#### DOCUMENT PASSAGE
Electric scooters have grown up. A few years ago, "high performance" meant a shaky aluminium tube with a slightly bigger motor. Now we've got machines like the OKAI Panther ES800 and the Segway GT1 - both firmly in the "I could genuinely replace my car for a lot of trips" category, and both aimed at riders who think 25 km/h speed limits are more of a polite suggestion than a rule to live by.
I've put real kilometres on both of these, over exactly the sort of routes owners will use: grim city asphalt, tired bike lanes, broken pavements, and the odd gravel path that looked like a shortcut on the map. One sentence version? The Panther is your extroverted off-road-leaning bruiser with party lights and a removable battery; the GT1 is your heavy, composed grand tourer that just wants to eat distance in comfort.
On paper they look similar; in practice they aim at slightly different versions of the same rider. Let's dig into where each one shines - and where the marketing gloss rubs off once the kilometres pile up.
Who Are These For, and Why Compare Them?
Both scooters sit in that awkward-but-fun "I'm spending as much as on a small used car, but I still have to stand up" price bracket. They're big, heavy, powerful and very much not last-mile toys. Think serious commuters, heavier riders, and enthusiasts who want real speed but don't want to wrench on a DIY deathtrap every weekend.
The OKAI Panther ES800 plays the "urban tank with off-road credentials" role: dual motors, chunky tyres, flashy lighting and a swappable battery system. It's aimed at the rider who wants to blast up steep hills, dabble in dirt and still look reasonably civilised rolling up to an office entrance.

[Extracted records]

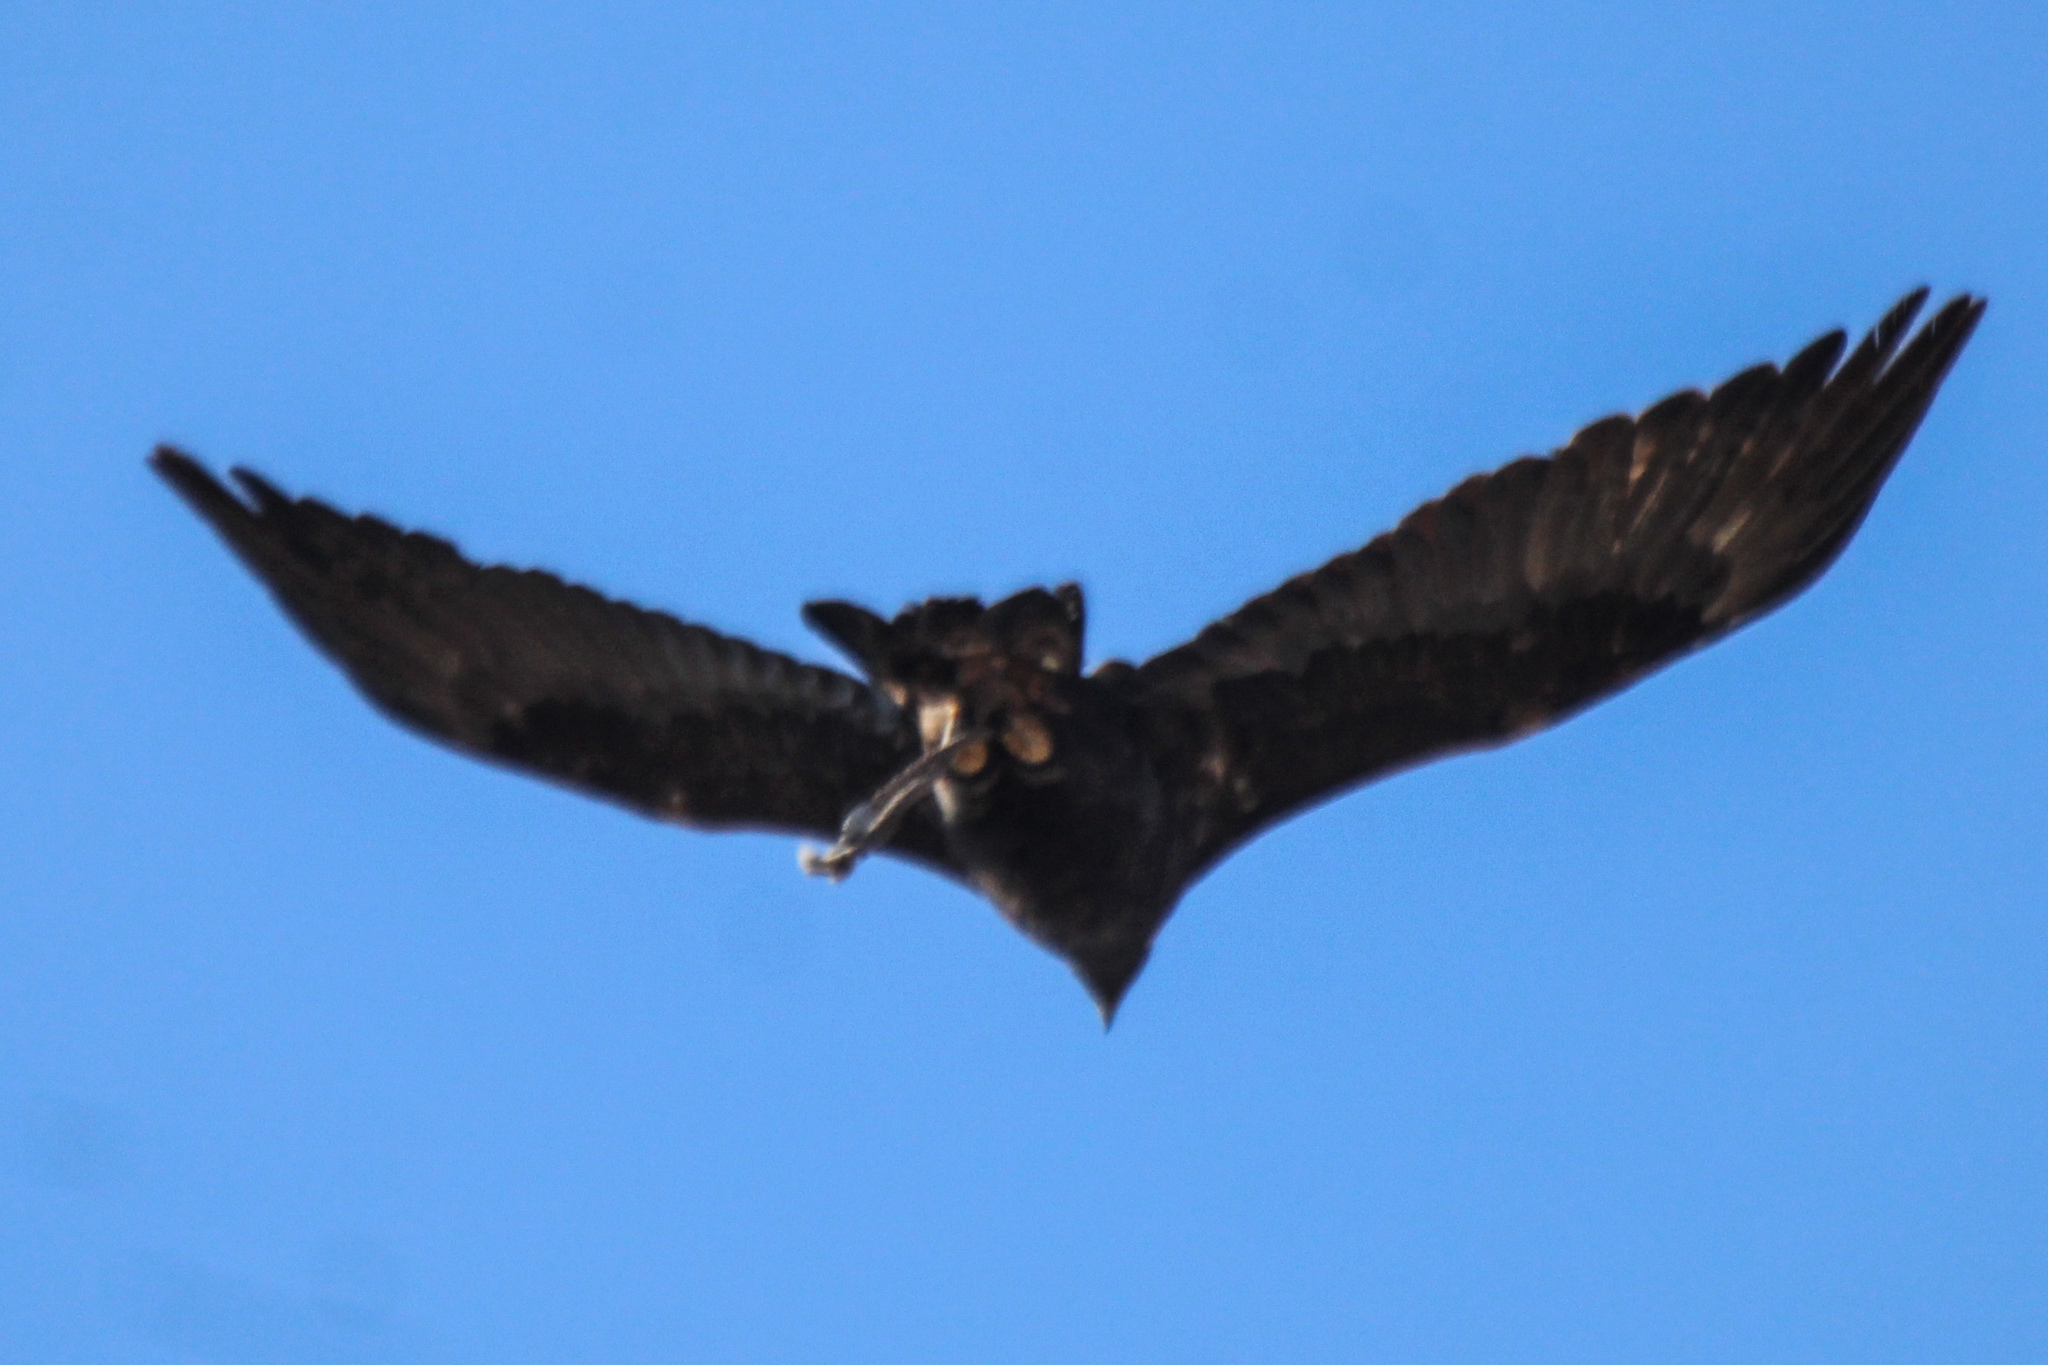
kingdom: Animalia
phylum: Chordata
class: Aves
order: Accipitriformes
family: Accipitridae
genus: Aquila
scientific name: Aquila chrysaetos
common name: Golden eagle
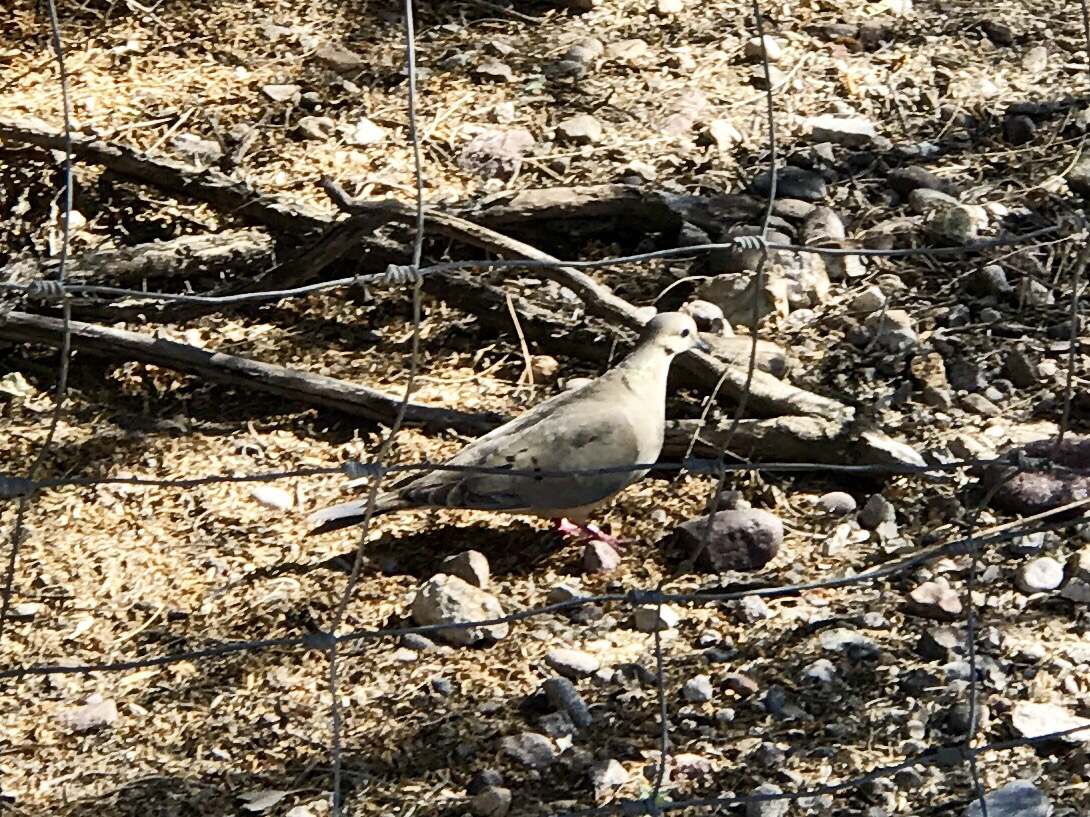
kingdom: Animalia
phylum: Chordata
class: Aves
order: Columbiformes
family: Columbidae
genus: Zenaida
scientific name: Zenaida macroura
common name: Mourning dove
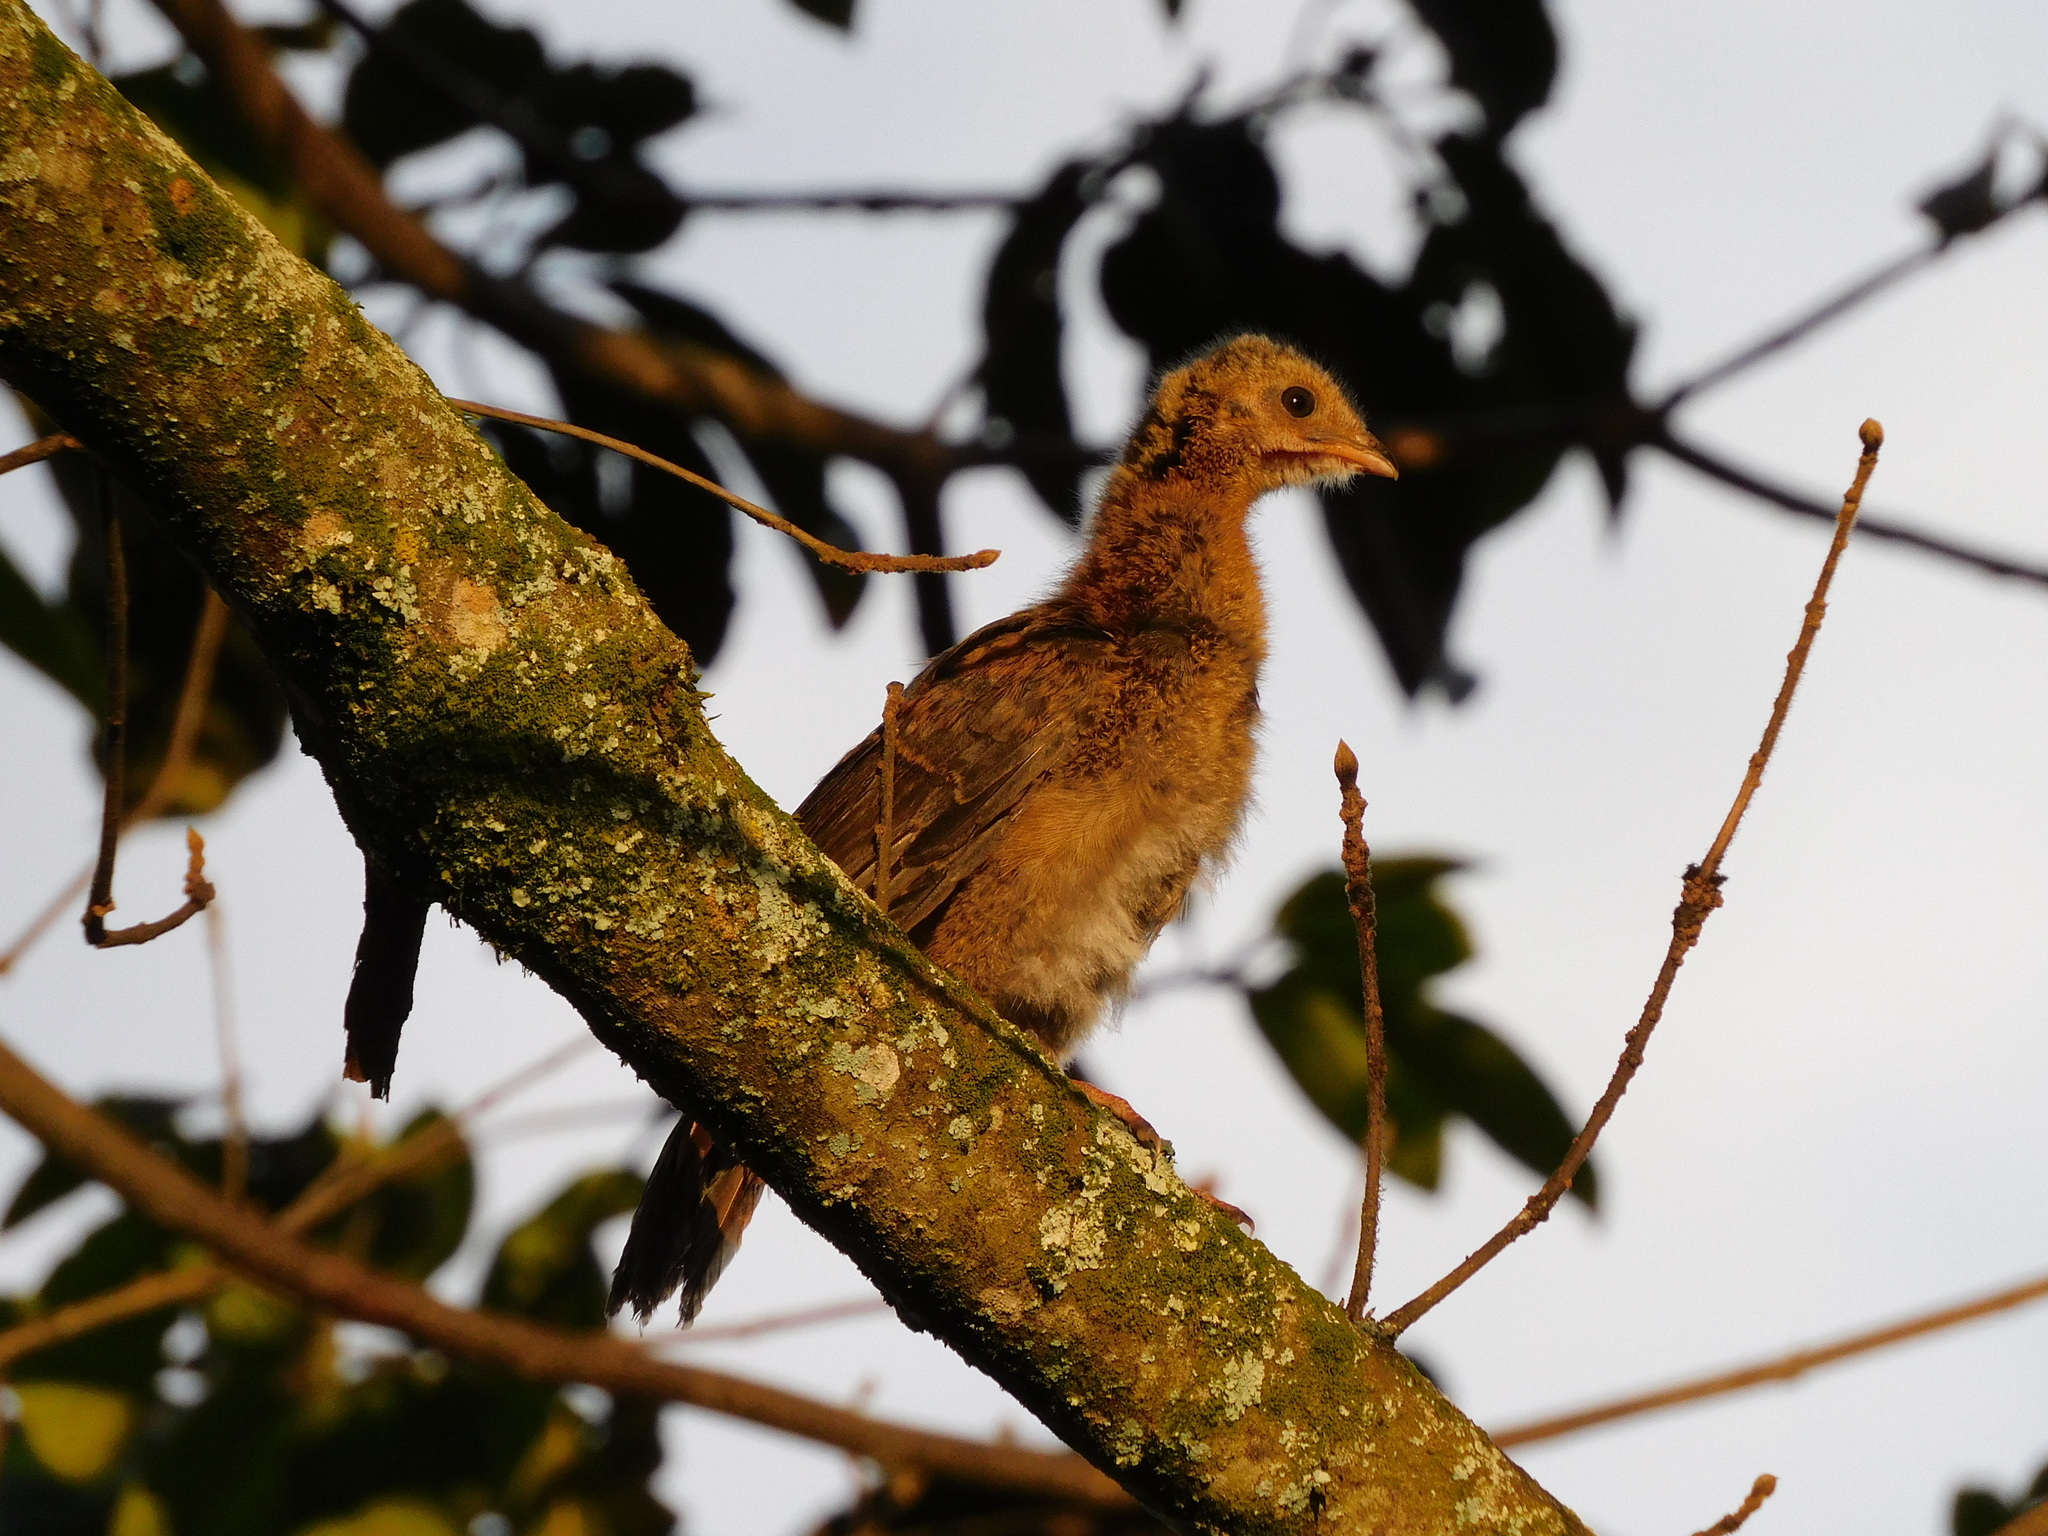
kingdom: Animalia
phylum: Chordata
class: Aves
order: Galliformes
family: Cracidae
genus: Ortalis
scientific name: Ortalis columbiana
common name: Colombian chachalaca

#### WHAT IS EXPECTED
Pick up the scooter comparison above where it stops, carrying on from its last sentence.

#### ANSWER TO THE EXERCISE
The Segway GT1 is built on a different philosophy. Single rear motor, but wrapped in a chassis and suspension layout that wouldn't be out of place in a design study for a small electric motorcycle. It's for someone who values control, stability and that calm, planted feeling at speed over sheer brute force or spec-sheet point scoring.
They cost similar money, they weigh roughly the same, and they occupy the same mental space for buyers: "my first serious big scooter". That makes them natural rivals - even if they go about the job differently.
Design & Build Quality
Park them side by side and you immediately see two distinct design languages.
The Panther leans into the "stealthy armoured vehicle" vibe: matte-black unibody frame, integrated cables, an embedded touchscreen on top of the stem and RGB light bars along stem and deck. It looks cohesive and modern, definitely not like someone ordered a scooter frame and a box of parts off Alibaba and hoped for the best. In the hands, the frame feels solid, welds are neat, and nothing rattles when you bounce it - which is more than I can say for half the dual-motor market.
The GT1, meanwhile, looks like it was designed by someone who binge-watched mecha anime and then got access to a real engineering department. The hollow deck-stem transition, aviation-grade aluminium frame and double-wishbone front end give it a presence few scooters can match. Cable routing is excellent, the dashboard floats neatly in the cockpit, and the whole thing just screams "expensive prototype that accidentally went into production". Fit and finish are at least as good as the Panther, arguably a bit more premium in how the parts fit together.
Ergonomically, both get a lot right: wide, stable decks and decently wide bars. The Panther's integrated touchscreen looks slick, though it also feels like a potential long-term failure point if you're unlucky. The GT1's separate but well-integrated display is more conservative, easier to read in bright sun, and less "look at me, I'm a gadget".
In the hand, the Segway feels slightly more "engineered as a whole product", while the OKAI feels "very well executed with a few show-off touches". Neither is badly built, but if you're picky about tolerances and industrial design, the GT1 edges ahead.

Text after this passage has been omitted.